Review Summary: But it's the simple thoughts that haunt me the most. I never got to see the west coast
Bands often go through lineup changes throughout their career. Bassists usually cycle in and out, occasionally a guitarist or a drummer will head in a separate direction than the band. But every once in a while an integral member of the band leaves and the band is suddenly faced with a hard decision. Emery went through this exact problem, when earlier in the month Devin Shelton, one of the two lead singers that helped push Emery to the top of the Post-Hardcore world, announced his rather sudden departure from the band. Fans were left in shock, wondering just exactly what this would do to the sound that Emery has built their career upon. Would the beautiful vocal melodies disappear" What would come of the classic trading back and forth between Shelton and Toby Morrell" The remaining four members of Emery promised that the record would be their heaviest to date, despite the last two tracks being acoustic. Well it seems that the boys in Emery were once again correct in assessing the sound of their latest release and this translates to one of the most hard-hitting, honest and all around solid releases to date for Emery.
Toby Morrell : Vocals
Matt Carter : Guitar
Josh Head : Keys/Vocals
Dave Powell: Drums
We Do What We Want
is indeed the heaviest album that the Seattle based post-hardcore vets have ever released, something that is made bluntly apparent about 5 seconds in to album opener The Cheval Glass
. The song, while only clocking in at 3:16, is chockfull of just about anything you could name, from breakdowns, to synth/piano lead hooks. The song itself continues on wonderfully until around the final minute, where one of the most simplistic 4/4 breakdowns I have ever heard, almost ruins it. Key word…Almost. It seems that almost everything that Emery does on this album works. (Opposed to when they tried to progress in I’m Only A Man) Whether it’s the blast beat ridden intro of Scissors, the guitar solo to end I’m Not Here To Rage, I’m Here For Revenge
or the entirely acoustic finales, everything seems like it belongs. Nothing seems forced, nothing seems out of place or lazy.

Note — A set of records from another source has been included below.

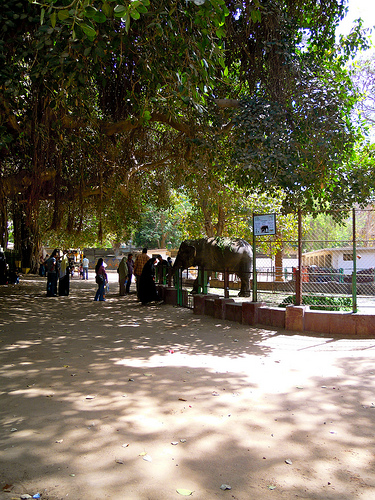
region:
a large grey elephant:
[166, 238, 249, 298]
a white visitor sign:
[252, 214, 275, 234]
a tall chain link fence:
[251, 211, 373, 310]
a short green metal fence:
[151, 264, 251, 306]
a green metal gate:
[176, 268, 202, 309]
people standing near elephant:
[117, 237, 252, 305]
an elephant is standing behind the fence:
[166, 237, 259, 302]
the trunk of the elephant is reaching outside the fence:
[166, 235, 252, 297]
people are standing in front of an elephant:
[118, 236, 254, 305]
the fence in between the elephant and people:
[118, 237, 373, 336]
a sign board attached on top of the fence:
[251, 211, 374, 318]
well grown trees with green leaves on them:
[3, 157, 369, 287]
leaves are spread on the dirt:
[3, 299, 374, 498]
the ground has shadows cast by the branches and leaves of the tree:
[4, 153, 372, 493]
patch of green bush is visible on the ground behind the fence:
[256, 212, 369, 308]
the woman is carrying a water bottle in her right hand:
[93, 258, 110, 300]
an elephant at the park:
[175, 232, 260, 300]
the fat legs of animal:
[194, 268, 252, 300]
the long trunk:
[158, 257, 179, 280]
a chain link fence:
[249, 198, 371, 313]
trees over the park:
[1, 5, 372, 269]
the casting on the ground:
[106, 318, 372, 476]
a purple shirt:
[90, 266, 111, 281]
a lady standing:
[86, 253, 109, 308]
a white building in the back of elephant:
[297, 240, 372, 288]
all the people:
[0, 251, 177, 312]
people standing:
[34, 231, 164, 311]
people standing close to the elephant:
[112, 233, 259, 316]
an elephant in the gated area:
[165, 233, 258, 298]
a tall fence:
[248, 204, 374, 336]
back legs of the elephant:
[237, 274, 254, 298]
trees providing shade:
[3, 20, 374, 279]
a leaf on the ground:
[171, 486, 198, 496]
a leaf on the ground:
[282, 455, 294, 466]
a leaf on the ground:
[83, 391, 95, 400]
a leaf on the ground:
[9, 425, 18, 433]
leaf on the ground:
[219, 482, 234, 492]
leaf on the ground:
[173, 486, 197, 496]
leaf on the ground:
[284, 454, 294, 470]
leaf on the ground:
[267, 483, 277, 490]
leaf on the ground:
[171, 440, 179, 447]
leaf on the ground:
[177, 436, 189, 442]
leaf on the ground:
[53, 437, 67, 445]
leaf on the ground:
[83, 393, 94, 401]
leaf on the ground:
[125, 376, 135, 384]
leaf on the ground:
[295, 382, 303, 392]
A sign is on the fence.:
[252, 214, 278, 233]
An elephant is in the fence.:
[166, 233, 251, 295]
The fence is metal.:
[248, 210, 372, 304]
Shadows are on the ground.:
[180, 442, 273, 495]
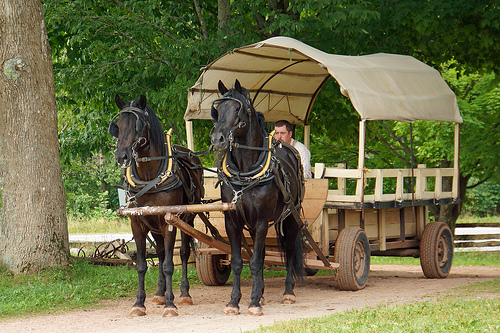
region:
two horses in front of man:
[55, 87, 300, 264]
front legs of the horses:
[209, 216, 282, 314]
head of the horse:
[188, 75, 267, 167]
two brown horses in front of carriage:
[48, 80, 302, 259]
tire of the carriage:
[321, 213, 390, 300]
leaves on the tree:
[76, 33, 187, 101]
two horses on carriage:
[124, 73, 379, 316]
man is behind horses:
[236, 116, 318, 162]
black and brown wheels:
[297, 204, 384, 316]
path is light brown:
[340, 268, 426, 327]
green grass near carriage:
[332, 298, 447, 330]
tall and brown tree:
[0, 21, 57, 276]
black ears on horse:
[111, 88, 164, 132]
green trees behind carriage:
[119, 9, 179, 94]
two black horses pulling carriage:
[108, 84, 310, 317]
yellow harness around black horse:
[221, 123, 278, 192]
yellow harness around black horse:
[122, 121, 180, 190]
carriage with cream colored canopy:
[181, 33, 468, 285]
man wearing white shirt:
[266, 140, 313, 175]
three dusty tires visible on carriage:
[192, 218, 459, 293]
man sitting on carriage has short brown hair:
[272, 117, 292, 138]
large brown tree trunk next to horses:
[1, 1, 72, 268]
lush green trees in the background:
[43, 0, 497, 216]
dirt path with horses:
[17, 258, 494, 332]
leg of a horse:
[242, 228, 278, 318]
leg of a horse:
[216, 221, 242, 314]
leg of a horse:
[150, 225, 185, 325]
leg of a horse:
[121, 230, 148, 321]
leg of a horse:
[176, 238, 196, 308]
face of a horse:
[105, 90, 145, 177]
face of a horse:
[205, 75, 250, 160]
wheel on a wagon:
[328, 225, 383, 293]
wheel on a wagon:
[415, 220, 461, 273]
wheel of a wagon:
[192, 249, 227, 286]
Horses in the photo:
[101, 81, 313, 298]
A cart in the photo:
[274, 126, 456, 296]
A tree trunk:
[0, 19, 80, 276]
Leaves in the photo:
[100, 0, 237, 63]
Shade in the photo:
[207, 45, 457, 145]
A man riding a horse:
[258, 104, 323, 193]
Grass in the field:
[363, 295, 485, 328]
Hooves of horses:
[114, 256, 295, 313]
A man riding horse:
[269, 117, 316, 185]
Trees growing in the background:
[85, 14, 208, 72]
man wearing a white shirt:
[286, 140, 315, 182]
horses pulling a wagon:
[91, 68, 308, 287]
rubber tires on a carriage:
[333, 221, 375, 288]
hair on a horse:
[138, 100, 170, 164]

The song writing present on We Do What We Want has also increased almost ten fold, it seems. With the departure of Devin Shelton, the song writing responsibilities landed on Morrell and Carter, and it is pretty obvious which direction they wanted to take the band. Now when some bands say they wrote “heavy” music they tend to lose originality and just try to “break it down” for 3:30 without any sort of deviance from the cookie-cutter heavy bands out there today. But not Emery. We Do What We Want is Emery’s most frantic album and with that it is their least predictable. The song structures are all over the place, something I thought I would never see from Emery. Don’t get me wrong, there are still plenty of sailing choruses and just the right amount of melodic breakdowns, but almost every song will keep you guessing, whether it be tempo changes, or just shifts in the song entirely.
Along with the song writing present on this album, the abilities of the musicians has also seen a drastic growth, most notably with drummer Dave Powell. It was always known that Powell was a solid drummer, in all honesty he was the saving grace for me during I’m Only A Man but the drum beats that he writes on this album are actually spectacular in places. He seems to have discovered his love for double bass, because it is prominent throughout, most noticeably in hard-hitter Scissors. It was also no secret that Matt Carter knew his way around a guitar, but with this release we see him really hit his stride, often writing intricate, weaving, riffs. He also often utilizes the use of a third guitar, which with certain artists can become a bit of overkill, but not here. But the biggest growth to be found on We Do What We Want would be the harsh vocals. Often said to be the weakest aspect of Emery, the screams take over this CD and with splendid results. The screams are tight and biting, which in turn makes the (admittedly weaker than previous efforts) vocal harmonies seem so much stronger.
It seems that the members of Emery have really hit their stride, and made the album that they
wanted to make, with We Do What We Want. Lyrically they also are not afraid to venture into any territory, as evidenced by, what I personally believe to be Emery’s strongest track to date, I Never Got To See The West Coast
. The song is not afraid to blatantly speak about suicide. It’s not shrouded in metaphor or buried deep in subtext, it is right out there for everyone to see. And for anyone to relate to. It is purely a breathtaking and heart wrenching song.
We Do What We Want showcases Emery doing just that; exactly what they want. You can take it or leave it; I don’t think that they would mind in the slightest. This is the album they wanted to make and in that way it is the album that seems they were always destined to make.